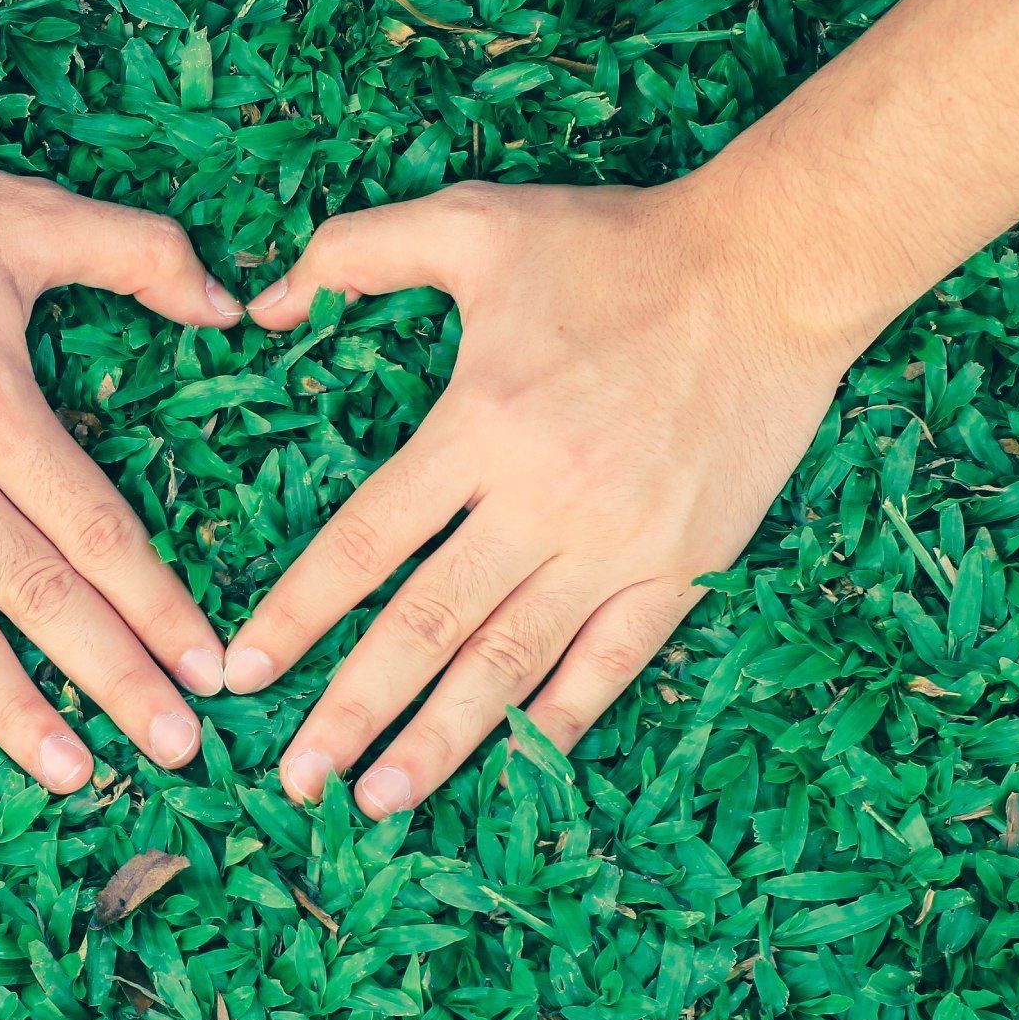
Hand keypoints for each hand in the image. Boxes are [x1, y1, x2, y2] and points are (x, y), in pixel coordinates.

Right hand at [0, 128, 241, 789]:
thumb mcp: (26, 213)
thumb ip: (142, 254)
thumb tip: (234, 306)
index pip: (99, 533)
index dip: (160, 606)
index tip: (211, 667)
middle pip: (41, 598)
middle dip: (115, 680)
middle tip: (175, 750)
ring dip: (13, 708)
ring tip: (71, 773)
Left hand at [228, 180, 849, 817]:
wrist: (774, 270)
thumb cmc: (615, 246)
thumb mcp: (475, 222)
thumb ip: (357, 252)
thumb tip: (260, 305)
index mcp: (480, 425)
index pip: (365, 544)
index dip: (298, 613)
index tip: (244, 670)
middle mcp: (541, 501)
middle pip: (426, 627)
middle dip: (352, 709)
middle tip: (296, 777)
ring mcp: (617, 544)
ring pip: (510, 663)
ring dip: (441, 738)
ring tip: (380, 797)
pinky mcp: (681, 566)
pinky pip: (612, 663)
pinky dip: (562, 716)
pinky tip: (515, 760)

Task directions – What are the lines from the one with "ring mcp: (617, 544)" through the end of the records above? Set them down exactly, both ends included, and nothing else.

Result below –
ring mcp: (617, 544)
ring pip: (510, 663)
ring dip: (441, 738)
ring tip: (380, 797)
pinky mcp: (681, 566)
pinky pip: (612, 663)
pinky dip: (562, 716)
pinky tip: (515, 760)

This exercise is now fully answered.